Insulin Fused to Apolipoprotein A-I Reduces Body Weight and Steatosis in DB/DB Mice
Nuria Ardaiz, Celia Gomar, Marcos Vasquez, Shirley Tenesaca, Myriam Fernandez-Sendin, Claudia Augusta Di Trani, Virginia Belsué, Javier Escalada, Ulrich Werner, Norbert Tennagels, Pedro Berraondo
Background: Targeting long-lasting insulins to the liver may improve metabolic alterations that are not corrected with current insulin replacement therapies. However, insulin is only able to promote lipogenesis but not to block gluconeogenesis in the insulin-resistant liver, exacerbating liver steatosis associated with diabetes.

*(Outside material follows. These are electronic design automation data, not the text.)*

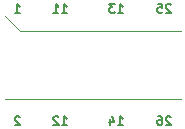
<source format=gbr>
%TF.GenerationSoftware,KiCad,Pcbnew,8.0.2-1*%
%TF.CreationDate,2024-06-17T18:27:34-04:00*%
%TF.ProjectId,Dummy Board,44756d6d-7920-4426-9f61-72642e6b6963,rev?*%
%TF.SameCoordinates,Original*%
%TF.FileFunction,Legend,Bot*%
%TF.FilePolarity,Positive*%
%FSLAX46Y46*%
G04 Gerber Fmt 4.6, Leading zero omitted, Abs format (unit mm)*
G04 Created by KiCad (PCBNEW 8.0.2-1) date 2024-06-17 18:27:34*
%MOMM*%
%LPD*%
G01*
G04 APERTURE LIST*
%ADD10C,0.150000*%
%ADD11C,0.120000*%
G04 APERTURE END LIST*
D10*
X144596428Y-77810592D02*
X144560714Y-77774878D01*
X144560714Y-77774878D02*
X144489286Y-77739164D01*
X144489286Y-77739164D02*
X144310714Y-77739164D01*
X144310714Y-77739164D02*
X144239286Y-77774878D01*
X144239286Y-77774878D02*
X144203571Y-77810592D01*
X144203571Y-77810592D02*
X144167857Y-77882021D01*
X144167857Y-77882021D02*
X144167857Y-77953450D01*
X144167857Y-77953450D02*
X144203571Y-78060592D01*
X144203571Y-78060592D02*
X144632143Y-78489164D01*
X144632143Y-78489164D02*
X144167857Y-78489164D01*
X143489285Y-77739164D02*
X143846428Y-77739164D01*
X143846428Y-77739164D02*
X143882142Y-78096307D01*
X143882142Y-78096307D02*
X143846428Y-78060592D01*
X143846428Y-78060592D02*
X143775000Y-78024878D01*
X143775000Y-78024878D02*
X143596428Y-78024878D01*
X143596428Y-78024878D02*
X143525000Y-78060592D01*
X143525000Y-78060592D02*
X143489285Y-78096307D01*
X143489285Y-78096307D02*
X143453571Y-78167735D01*
X143453571Y-78167735D02*
X143453571Y-78346307D01*
X143453571Y-78346307D02*
X143489285Y-78417735D01*
X143489285Y-78417735D02*
X143525000Y-78453450D01*
X143525000Y-78453450D02*
X143596428Y-78489164D01*
X143596428Y-78489164D02*
X143775000Y-78489164D01*
X143775000Y-78489164D02*
X143846428Y-78453450D01*
X143846428Y-78453450D02*
X143882142Y-78417735D01*
X135367857Y-78489164D02*
X135796428Y-78489164D01*
X135582143Y-78489164D02*
X135582143Y-77739164D01*
X135582143Y-77739164D02*
X135653571Y-77846307D01*
X135653571Y-77846307D02*
X135725000Y-77917735D01*
X135725000Y-77917735D02*
X135796428Y-77953450D01*
X134653571Y-78489164D02*
X135082142Y-78489164D01*
X134867857Y-78489164D02*
X134867857Y-77739164D01*
X134867857Y-77739164D02*
X134939285Y-77846307D01*
X134939285Y-77846307D02*
X135010714Y-77917735D01*
X135010714Y-77917735D02*
X135082142Y-77953450D01*
X131385714Y-78489164D02*
X131814285Y-78489164D01*
X131600000Y-78489164D02*
X131600000Y-77739164D01*
X131600000Y-77739164D02*
X131671428Y-77846307D01*
X131671428Y-77846307D02*
X131742857Y-77917735D01*
X131742857Y-77917735D02*
X131814285Y-77953450D01*
X140117857Y-78489164D02*
X140546428Y-78489164D01*
X140332143Y-78489164D02*
X140332143Y-77739164D01*
X140332143Y-77739164D02*
X140403571Y-77846307D01*
X140403571Y-77846307D02*
X140475000Y-77917735D01*
X140475000Y-77917735D02*
X140546428Y-77953450D01*
X139867857Y-77739164D02*
X139403571Y-77739164D01*
X139403571Y-77739164D02*
X139653571Y-78024878D01*
X139653571Y-78024878D02*
X139546428Y-78024878D01*
X139546428Y-78024878D02*
X139475000Y-78060592D01*
X139475000Y-78060592D02*
X139439285Y-78096307D01*
X139439285Y-78096307D02*
X139403571Y-78167735D01*
X139403571Y-78167735D02*
X139403571Y-78346307D01*
X139403571Y-78346307D02*
X139439285Y-78417735D01*
X139439285Y-78417735D02*
X139475000Y-78453450D01*
X139475000Y-78453450D02*
X139546428Y-78489164D01*
X139546428Y-78489164D02*
X139760714Y-78489164D01*
X139760714Y-78489164D02*
X139832142Y-78453450D01*
X139832142Y-78453450D02*
X139867857Y-78417735D01*
X144596428Y-87310592D02*
X144560714Y-87274878D01*
X144560714Y-87274878D02*
X144489286Y-87239164D01*
X144489286Y-87239164D02*
X144310714Y-87239164D01*
X144310714Y-87239164D02*
X144239286Y-87274878D01*
X144239286Y-87274878D02*
X144203571Y-87310592D01*
X144203571Y-87310592D02*
X144167857Y-87382021D01*
X144167857Y-87382021D02*
X144167857Y-87453450D01*
X144167857Y-87453450D02*
X144203571Y-87560592D01*
X144203571Y-87560592D02*
X144632143Y-87989164D01*
X144632143Y-87989164D02*
X144167857Y-87989164D01*
X143525000Y-87239164D02*
X143667857Y-87239164D01*
X143667857Y-87239164D02*
X143739285Y-87274878D01*
X143739285Y-87274878D02*
X143775000Y-87310592D01*
X143775000Y-87310592D02*
X143846428Y-87417735D01*
X143846428Y-87417735D02*
X143882142Y-87560592D01*
X143882142Y-87560592D02*
X143882142Y-87846307D01*
X143882142Y-87846307D02*
X143846428Y-87917735D01*
X143846428Y-87917735D02*
X143810714Y-87953450D01*
X143810714Y-87953450D02*
X143739285Y-87989164D01*
X143739285Y-87989164D02*
X143596428Y-87989164D01*
X143596428Y-87989164D02*
X143525000Y-87953450D01*
X143525000Y-87953450D02*
X143489285Y-87917735D01*
X143489285Y-87917735D02*
X143453571Y-87846307D01*
X143453571Y-87846307D02*
X143453571Y-87667735D01*
X143453571Y-87667735D02*
X143489285Y-87596307D01*
X143489285Y-87596307D02*
X143525000Y-87560592D01*
X143525000Y-87560592D02*
X143596428Y-87524878D01*
X143596428Y-87524878D02*
X143739285Y-87524878D01*
X143739285Y-87524878D02*
X143810714Y-87560592D01*
X143810714Y-87560592D02*
X143846428Y-87596307D01*
X143846428Y-87596307D02*
X143882142Y-87667735D01*
X135367857Y-87989164D02*
X135796428Y-87989164D01*
X135582143Y-87989164D02*
X135582143Y-87239164D01*
X135582143Y-87239164D02*
X135653571Y-87346307D01*
X135653571Y-87346307D02*
X135725000Y-87417735D01*
X135725000Y-87417735D02*
X135796428Y-87453450D01*
X135082142Y-87310592D02*
X135046428Y-87274878D01*
X135046428Y-87274878D02*
X134975000Y-87239164D01*
X134975000Y-87239164D02*
X134796428Y-87239164D01*
X134796428Y-87239164D02*
X134725000Y-87274878D01*
X134725000Y-87274878D02*
X134689285Y-87310592D01*
X134689285Y-87310592D02*
X134653571Y-87382021D01*
X134653571Y-87382021D02*
X134653571Y-87453450D01*
X134653571Y-87453450D02*
X134689285Y-87560592D01*
X134689285Y-87560592D02*
X135117857Y-87989164D01*
X135117857Y-87989164D02*
X134653571Y-87989164D01*
X131814285Y-87310592D02*
X131778571Y-87274878D01*
X131778571Y-87274878D02*
X131707143Y-87239164D01*
X131707143Y-87239164D02*
X131528571Y-87239164D01*
X131528571Y-87239164D02*
X131457143Y-87274878D01*
X131457143Y-87274878D02*
X131421428Y-87310592D01*
X131421428Y-87310592D02*
X131385714Y-87382021D01*
X131385714Y-87382021D02*
X131385714Y-87453450D01*
X131385714Y-87453450D02*
X131421428Y-87560592D01*
X131421428Y-87560592D02*
X131850000Y-87989164D01*
X131850000Y-87989164D02*
X131385714Y-87989164D01*
X140117857Y-87989164D02*
X140546428Y-87989164D01*
X140332143Y-87989164D02*
X140332143Y-87239164D01*
X140332143Y-87239164D02*
X140403571Y-87346307D01*
X140403571Y-87346307D02*
X140475000Y-87417735D01*
X140475000Y-87417735D02*
X140546428Y-87453450D01*
X139475000Y-87489164D02*
X139475000Y-87989164D01*
X139653571Y-87203450D02*
X139832142Y-87739164D01*
X139832142Y-87739164D02*
X139367857Y-87739164D01*
D11*
%TO.C,REF\u002A\u002A*%
X131845000Y-80000000D02*
X130575000Y-78730000D01*
X145425000Y-80000000D02*
X131845000Y-80000000D01*
X130575000Y-85800000D02*
X130575000Y-85800000D01*
X130575000Y-85800000D02*
X145425000Y-85800000D01*
%TD*%
M02*

</source>
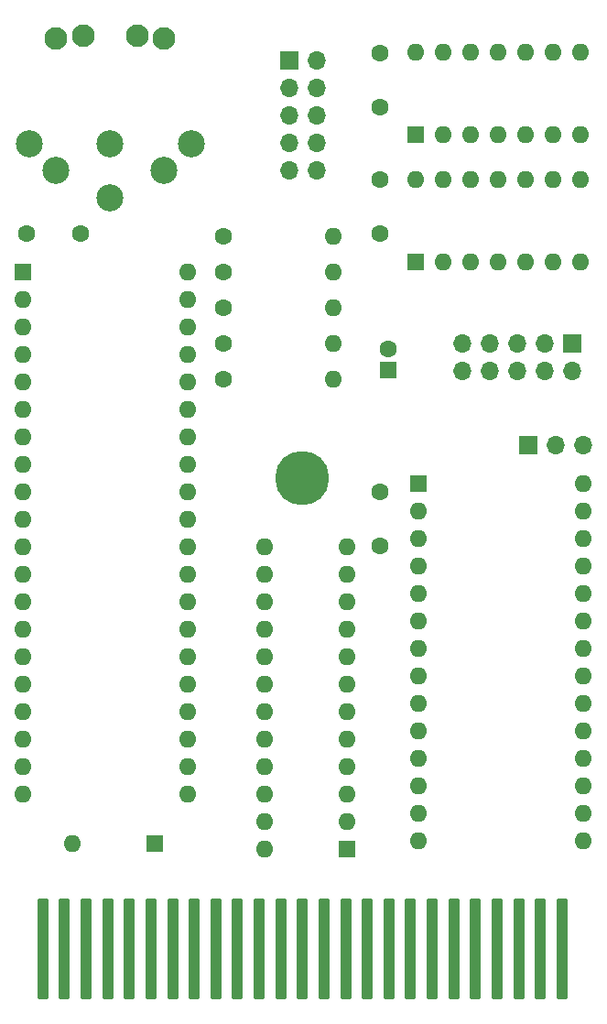
<source format=gts>
G04 #@! TF.GenerationSoftware,KiCad,Pcbnew,6.0.2+dfsg-1*
G04 #@! TF.CreationDate,2025-05-07T10:32:11+02:00*
G04 #@! TF.ProjectId,burstcart-via,62757273-7463-4617-9274-2d7669612e6b,1.1*
G04 #@! TF.SameCoordinates,Original*
G04 #@! TF.FileFunction,Soldermask,Top*
G04 #@! TF.FilePolarity,Negative*
%FSLAX46Y46*%
G04 Gerber Fmt 4.6, Leading zero omitted, Abs format (unit mm)*
G04 Created by KiCad (PCBNEW 6.0.2+dfsg-1) date 2025-05-07 10:32:11*
%MOMM*%
%LPD*%
G01*
G04 APERTURE LIST*
G04 Aperture macros list*
%AMRoundRect*
0 Rectangle with rounded corners*
0 $1 Rounding radius*
0 $2 $3 $4 $5 $6 $7 $8 $9 X,Y pos of 4 corners*
0 Add a 4 corners polygon primitive as box body*
4,1,4,$2,$3,$4,$5,$6,$7,$8,$9,$2,$3,0*
0 Add four circle primitives for the rounded corners*
1,1,$1+$1,$2,$3*
1,1,$1+$1,$4,$5*
1,1,$1+$1,$6,$7*
1,1,$1+$1,$8,$9*
0 Add four rect primitives between the rounded corners*
20,1,$1+$1,$2,$3,$4,$5,0*
20,1,$1+$1,$4,$5,$6,$7,0*
20,1,$1+$1,$6,$7,$8,$9,0*
20,1,$1+$1,$8,$9,$2,$3,0*%
G04 Aperture macros list end*
%ADD10C,1.600000*%
%ADD11O,1.600000X1.600000*%
%ADD12R,1.700000X1.700000*%
%ADD13O,1.700000X1.700000*%
%ADD14C,2.100000*%
%ADD15C,2.500000*%
%ADD16R,1.600000X1.600000*%
%ADD17C,5.000000*%
%ADD18RoundRect,0.163300X-0.337500X-4.512500X0.337500X-4.512500X0.337500X4.512500X-0.337500X4.512500X0*%
G04 APERTURE END LIST*
D10*
X140970000Y-75184000D03*
D11*
X151130000Y-75184000D03*
D10*
X127762000Y-71628000D03*
X122762000Y-71628000D03*
D12*
X147066000Y-55626000D03*
D13*
X149606000Y-55626000D03*
X147066000Y-58166000D03*
X149606000Y-58166000D03*
X147066000Y-60706000D03*
X149606000Y-60706000D03*
X147066000Y-63246000D03*
X149606000Y-63246000D03*
X147066000Y-65786000D03*
X149606000Y-65786000D03*
D14*
X127976000Y-53294000D03*
X125476000Y-53594000D03*
X132976000Y-53294000D03*
X135476000Y-53594000D03*
D15*
X122976000Y-63294000D03*
X125476000Y-65794000D03*
X130476000Y-63294000D03*
X135476000Y-65794000D03*
X137976000Y-63294000D03*
X130476000Y-68294000D03*
D16*
X158999000Y-94727000D03*
D11*
X158999000Y-97267000D03*
X158999000Y-99807000D03*
X158999000Y-102347000D03*
X158999000Y-104887000D03*
X158999000Y-107427000D03*
X158999000Y-109967000D03*
X158999000Y-112507000D03*
X158999000Y-115047000D03*
X158999000Y-117587000D03*
X158999000Y-120127000D03*
X158999000Y-122667000D03*
X158999000Y-125207000D03*
X158999000Y-127747000D03*
X174239000Y-127747000D03*
X174239000Y-125207000D03*
X174239000Y-122667000D03*
X174239000Y-120127000D03*
X174239000Y-117587000D03*
X174239000Y-115047000D03*
X174239000Y-112507000D03*
X174239000Y-109967000D03*
X174239000Y-107427000D03*
X174239000Y-104887000D03*
X174239000Y-102347000D03*
X174239000Y-99807000D03*
X174239000Y-97267000D03*
X174239000Y-94727000D03*
D10*
X155448000Y-95504000D03*
X155448000Y-100504000D03*
D16*
X134620000Y-128016000D03*
D11*
X127000000Y-128016000D03*
D16*
X158750000Y-74234000D03*
D11*
X161290000Y-74234000D03*
X163830000Y-74234000D03*
X166370000Y-74234000D03*
X168910000Y-74234000D03*
X171450000Y-74234000D03*
X173990000Y-74234000D03*
X173990000Y-66614000D03*
X171450000Y-66614000D03*
X168910000Y-66614000D03*
X166370000Y-66614000D03*
X163830000Y-66614000D03*
X161290000Y-66614000D03*
X158750000Y-66614000D03*
D10*
X140970000Y-85090000D03*
D11*
X151130000Y-85090000D03*
D17*
X148253100Y-94259600D03*
D18*
X124253100Y-137759600D03*
X126253100Y-137759600D03*
X128253100Y-137759600D03*
X130253100Y-137759600D03*
X132253100Y-137759600D03*
X134253100Y-137759600D03*
X136253100Y-137759600D03*
X138253100Y-137759600D03*
X140253100Y-137759600D03*
X142253100Y-137759600D03*
X144253100Y-137759600D03*
X146253100Y-137759600D03*
X148253100Y-137759600D03*
X150253100Y-137759600D03*
X152253100Y-137759600D03*
X154253100Y-137759600D03*
X156253100Y-137759600D03*
X158253100Y-137759600D03*
X160253100Y-137759600D03*
X162253100Y-137759600D03*
X164253100Y-137759600D03*
X166253100Y-137759600D03*
X168253100Y-137759600D03*
X170253100Y-137759600D03*
X172253100Y-137759600D03*
D12*
X169164000Y-91186000D03*
D13*
X171704000Y-91186000D03*
X174244000Y-91186000D03*
D12*
X173223000Y-81783000D03*
D13*
X173223000Y-84323000D03*
X170683000Y-81783000D03*
X170683000Y-84323000D03*
X168143000Y-81783000D03*
X168143000Y-84323000D03*
X165603000Y-81783000D03*
X165603000Y-84323000D03*
X163063000Y-81783000D03*
X163063000Y-84323000D03*
D16*
X152390000Y-128529000D03*
D11*
X152390000Y-125989000D03*
X152390000Y-123449000D03*
X152390000Y-120909000D03*
X152390000Y-118369000D03*
X152390000Y-115829000D03*
X152390000Y-113289000D03*
X152390000Y-110749000D03*
X152390000Y-108209000D03*
X152390000Y-105669000D03*
X152390000Y-103129000D03*
X152390000Y-100589000D03*
X144770000Y-100589000D03*
X144770000Y-103129000D03*
X144770000Y-105669000D03*
X144770000Y-108209000D03*
X144770000Y-110749000D03*
X144770000Y-113289000D03*
X144770000Y-115829000D03*
X144770000Y-118369000D03*
X144770000Y-120909000D03*
X144770000Y-123449000D03*
X144770000Y-125989000D03*
X144770000Y-128529000D03*
D16*
X158750000Y-62484000D03*
D11*
X161290000Y-62484000D03*
X163830000Y-62484000D03*
X166370000Y-62484000D03*
X168910000Y-62484000D03*
X171450000Y-62484000D03*
X173990000Y-62484000D03*
X173990000Y-54864000D03*
X171450000Y-54864000D03*
X168910000Y-54864000D03*
X166370000Y-54864000D03*
X163830000Y-54864000D03*
X161290000Y-54864000D03*
X158750000Y-54864000D03*
D16*
X156210000Y-84267100D03*
D10*
X156210000Y-82267100D03*
X140970000Y-78486000D03*
D11*
X151130000Y-78486000D03*
D16*
X122423000Y-75184000D03*
D11*
X122423000Y-77724000D03*
X122423000Y-80264000D03*
X122423000Y-82804000D03*
X122423000Y-85344000D03*
X122423000Y-87884000D03*
X122423000Y-90424000D03*
X122423000Y-92964000D03*
X122423000Y-95504000D03*
X122423000Y-98044000D03*
X122423000Y-100584000D03*
X122423000Y-103124000D03*
X122423000Y-105664000D03*
X122423000Y-108204000D03*
X122423000Y-110744000D03*
X122423000Y-113284000D03*
X122423000Y-115824000D03*
X122423000Y-118364000D03*
X122423000Y-120904000D03*
X122423000Y-123444000D03*
X137663000Y-123444000D03*
X137663000Y-120904000D03*
X137663000Y-118364000D03*
X137663000Y-115824000D03*
X137663000Y-113284000D03*
X137663000Y-110744000D03*
X137663000Y-108204000D03*
X137663000Y-105664000D03*
X137663000Y-103124000D03*
X137663000Y-100584000D03*
X137663000Y-98044000D03*
X137663000Y-95504000D03*
X137663000Y-92964000D03*
X137663000Y-90424000D03*
X137663000Y-87884000D03*
X137663000Y-85344000D03*
X137663000Y-82804000D03*
X137663000Y-80264000D03*
X137663000Y-77724000D03*
X137663000Y-75184000D03*
D10*
X155448000Y-66614000D03*
X155448000Y-71614000D03*
X155448000Y-54930000D03*
X155448000Y-59930000D03*
X140970000Y-81788000D03*
D11*
X151130000Y-81788000D03*
D10*
X140970000Y-71882000D03*
D11*
X151130000Y-71882000D03*
M02*

</source>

Methods: In order to overcome this limitation, we fused a single-chain insulin to apolipoprotein A-I, and we evaluated the pharmacokinetics and pharmacodynamics of this novel fusion protein in wild type mice and in db/db mice using both recombinant proteins and recombinant adenoassociated virus (AAV).
Results: Here, we report that the fusion protein between single-chain insulin and apolipoprotein A-I prolonged the insulin half-life in circulation, and accumulated in the liver. We analyzed the long-term effect of these insulin fused to apolipoprotein A-I or insulin fused to albumin using AAVs in the db/db mouse model of diabetes, obesity, and liver steatosis. While AAV encoding insulin fused to albumin exacerbated liver steatosis in several mice, AAV encoding insulin fused to apolipoprotein A-I reduced liver steatosis.
These results were confirmed upon daily subcutaneous administration of the recombinant insulin-apolipoprotein A-I fusion protein for six weeks. The reduced liver steatosis was associated with reduced body weight in mice treated with insulin fused to apolipoprotein A-I. Recombinant apolipoprotein A-I alone significantly reduces body weight and liver weight, indicating that the apolipoprotein A-I moiety is the main driver of these effects.
Conclusion: The fusion protein of insulin and apolipoprotein A-I could be a promising insulin derivative for the treatment of diabetic patients with associated fatty liver disease.
CITATION Front Pharmacol. 2021 Feb 19;11:591293. doi: 10.3389/fphar.2020.591293. eCollection 2020.